WHAT THIS TASK INVOLVES: Looking through the data below, work out how many lines have the word "βέρα". Reply with that number only.

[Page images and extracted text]
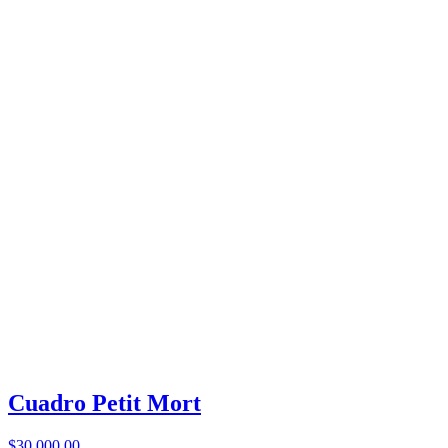
Cuadro Petit Mort
$30.000,00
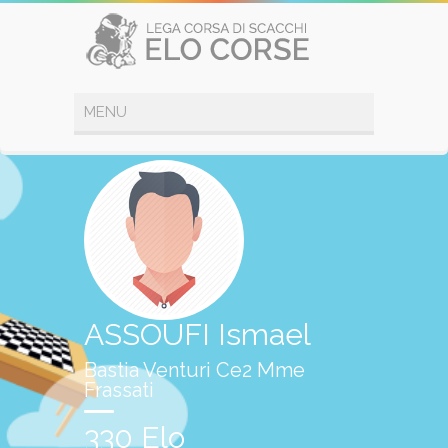
ASSOUFI Ismael
Bastia Venturi Ce2 Mme
Frassati
330 Elo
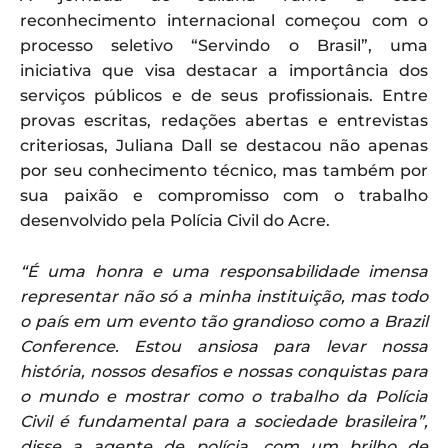
reconhecimento internacional começou com o
processo seletivo “Servindo o Brasil”, uma
iniciativa que visa destacar a importância dos
serviços públicos e de seus profissionais. Entre
provas escritas, redações abertas e entrevistas
criteriosas, Juliana Dall se destacou não apenas
por seu conhecimento técnico, mas também por
sua paixão e compromisso com o trabalho
desenvolvido pela Polícia Civil do Acre.
“É uma honra e uma responsabilidade imensa
representar não só a minha instituição, mas todo
o país em um evento tão grandioso como a Brazil
Conference. Estou ansiosa para levar nossa
história, nossos desafios e nossas conquistas para
o mundo e mostrar como o trabalho da Polícia
Civil é fundamental para a sociedade brasileira”,
disse a agente de polícia, com um brilho de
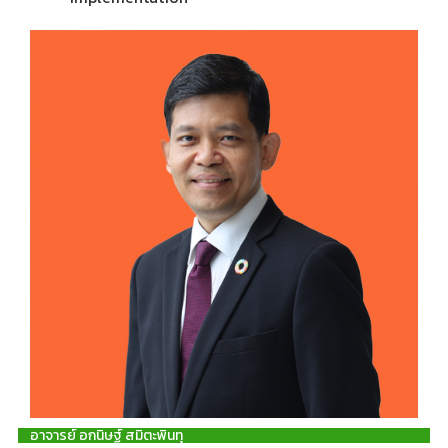
อาจารย์ อกนิษฐ์ สมิตะพินทุ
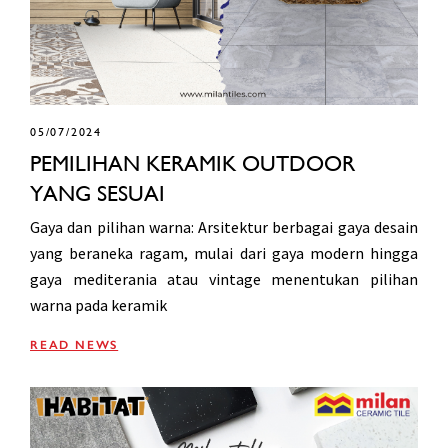
05/07/2024
PEMILIHAN KERAMIK OUTDOOR
YANG SESUAI
Gaya dan pilihan warna: Arsitektur berbagai gaya desain
yang beraneka ragam, mulai dari gaya modern hingga
gaya mediterania atau vintage menentukan pilihan
warna pada keramik
READ NEWS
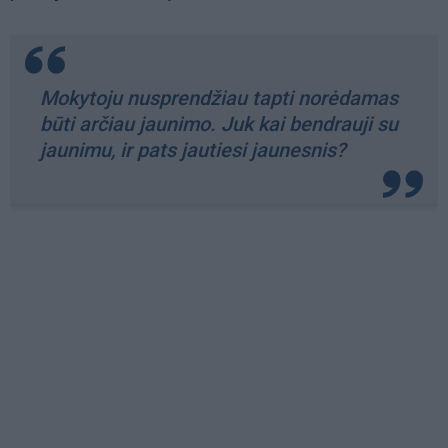
Mokytoju nusprendžiau tapti norėdamas
būti arčiau jaunimo. Juk kai bendrauji su
jaunimu, ir pats jautiesi jaunesnis?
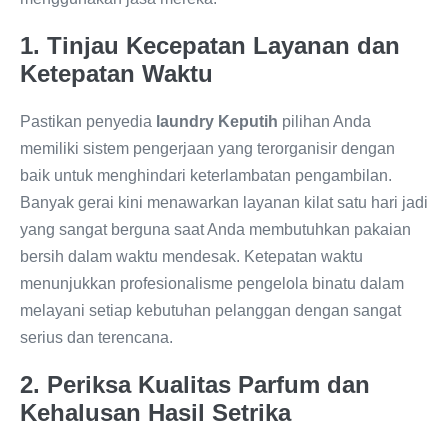
1. Tinjau Kecepatan Layanan dan
Ketepatan Waktu
Pastikan penyedia
laundry Keputih
pilihan Anda
memiliki sistem pengerjaan yang terorganisir dengan
baik untuk menghindari keterlambatan pengambilan.
Banyak gerai kini menawarkan layanan kilat satu hari jadi
yang sangat berguna saat Anda membutuhkan pakaian
bersih dalam waktu mendesak. Ketepatan waktu
menunjukkan profesionalisme pengelola binatu dalam
melayani setiap kebutuhan pelanggan dengan sangat
serius dan terencana.
2. Periksa Kualitas Parfum dan
Kehalusan Hasil Setrika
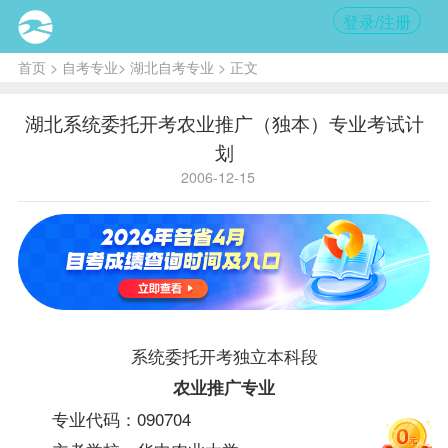
登录/注册
首页
>
自考专业
>
湖北自考专业
> 正文
湖北系统委托开考农业推广（独本）专业考试计
划
2006-12-15
系统委托开考独立本科段
农业推广专业
专业代码：090704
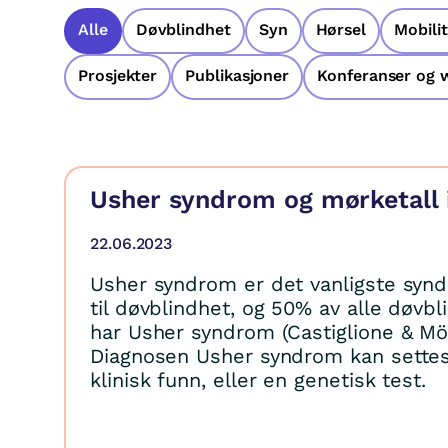
Alle
Døvblindhet
Syn
Hørsel
Mobilit
Prosjekter
Publikasjoner
Konferanser og 
Usher syndrom og mørketall 
22.06.2023
Usher syndrom er det vanligste syn
til døvblindhet, og 50% av alle døvb
har Usher syndrom (Castiglione & Möll
Diagnosen Usher syndrom kan sette
klinisk funn, eller en genetisk test.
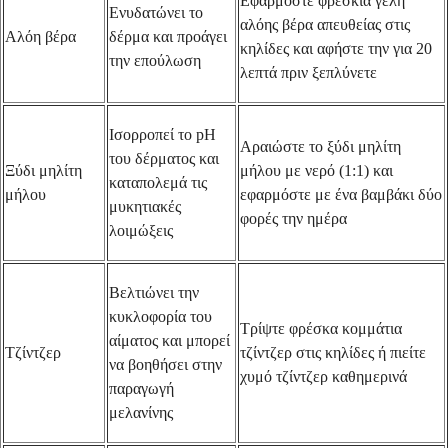
Εφαρμόστε φρέσκια γέλη
Ενυδατώνει το
αλόης βέρα απευθείας στις
Αλόη βέρα
δέρμα και προάγει
κηλίδες και αφήστε την για 20
την επούλωση
λεπτά πριν ξεπλύνετε
Ισορροπεί το pH
Αραιώστε το ξύδι μηλίτη
του δέρματος και
Ξύδι μηλίτη
μήλου με νερό (1:1) και
καταπολεμά τις
μήλου
εφαρμόστε με ένα βαμβάκι δύο
μυκητιακές
φορές την ημέρα
λοιμώξεις
Βελτιώνει την
κυκλοφορία του
Τρίψτε φρέσκα κομμάτια
αίματος και μπορεί
Τζίντζερ
τζίντζερ στις κηλίδες ή πιείτε
να βοηθήσει στην
χυμό τζίντζερ καθημερινά
παραγωγή
μελανίνης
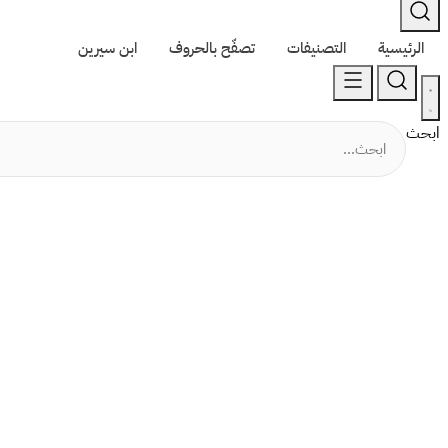
الرئيسية
التصنيفات
تصفّح بالحروف
ابن سيرين
ابحث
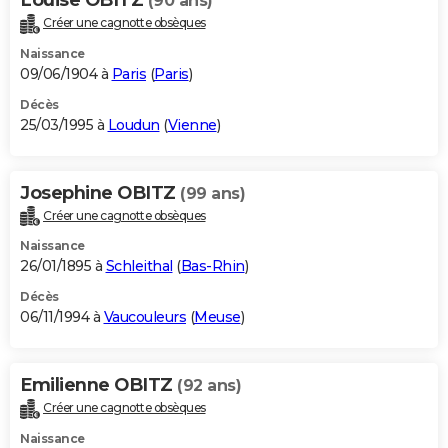
(90 ans)
Créer une cagnotte obsèques
Naissance
09/06/1904 à
Paris
(
Paris
)
Décès
25/03/1995 à
Loudun
(
Vienne
)
Josephine OBITZ
(99 ans)
Créer une cagnotte obsèques
Naissance
26/01/1895 à
Schleithal
(
Bas-Rhin
)
Décès
06/11/1994 à
Vaucouleurs
(
Meuse
)
Emilienne OBITZ
(92 ans)
Créer une cagnotte obsèques
Naissance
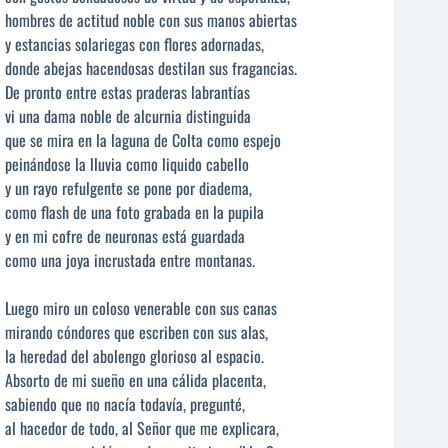
hombres de actitud noble con sus manos abiertas
y estancias solariegas con flores adornadas,
donde abejas hacendosas destilan sus fragancias.
De pronto entre estas praderas labrantías
vi una dama noble de alcurnia distinguida
que se mira en la laguna de Colta como espejo
peinándose la lluvia como liquido cabello
y un rayo refulgente se pone por diadema,
como flash de una foto grabada en la pupila
y en mi cofre de neuronas está guardada
como una joya incrustada entre montanas.
Luego miro un coloso venerable con sus canas
mirando cóndores que escriben con sus alas,
la heredad del abolengo glorioso al espacio.
Absorto de mi sueño en una cálida placenta,
sabiendo que no nacía todavía, pregunté,
al hacedor de todo, al Señor que me explicara,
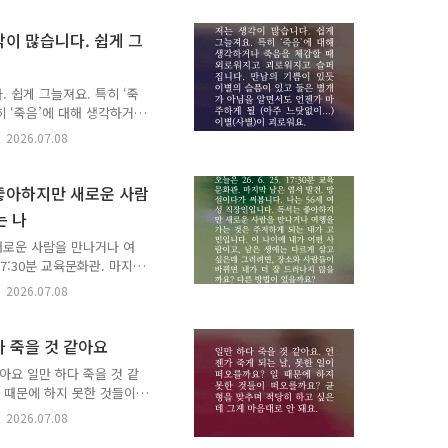
자 저에게 맞는 책도 추천
을 읽는 아이들이 되었음 해
각이 많습니다. 쉽게 그
로 답합니다. 생애를 건너는
는 책과 그 이유, 그리고 응
 ..
. 쉽게 그늘져요. 특히 ‘죽
히 ‘죽음’에 대해 생각하거
다. 만남의 기쁨이 있듯 이
2026.07.08
 마주하게 될 (아주 느닷
무 괴로워지는 인과관계를 알기
차 조금은 두렵습니다. 이별
는 좋아하지만 새로운 사람
할 수 없을까요? 사람, 동
는 나
. ✉️ 시간을 먼저 지나온
 책..
새로운 사람을 만나거나 여
 17:30분 교육문화관. 마지막
성 직장인입니다. 독서는 좋
2026.07.08
주저하게 되는 내가 고민입
르게 살고 싶은데 그러려면,
? 다른 방법이 있을까요?
다 죽을 것 같아요
로 답합니다. 생애를 건너는
같아요 일만 하다 죽을 것 같
는 책과 그 이유, 그리고 응
일 때문에 하지 못한 것들이
음대로 안 돼요. ✉️ 시간
2026.07.08
다. 생애를 건너는 책 이음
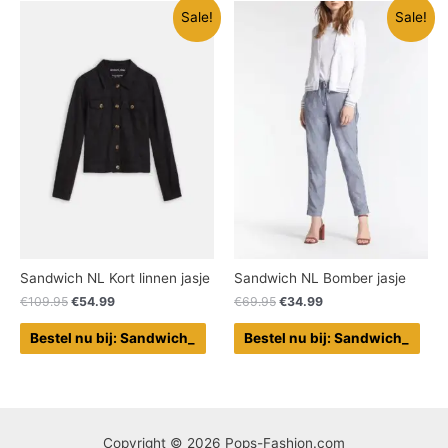
Sale!
Sale!
Sandwich NL Kort linnen jasje
Sandwich NL Bomber jasje
€
109.95
€
54.99
€
69.95
€
34.99
Bestel nu bij: Sandwich_
Bestel nu bij: Sandwich_
Copyright © 2026 Pops-Fashion.com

ANSWER SECTION: 2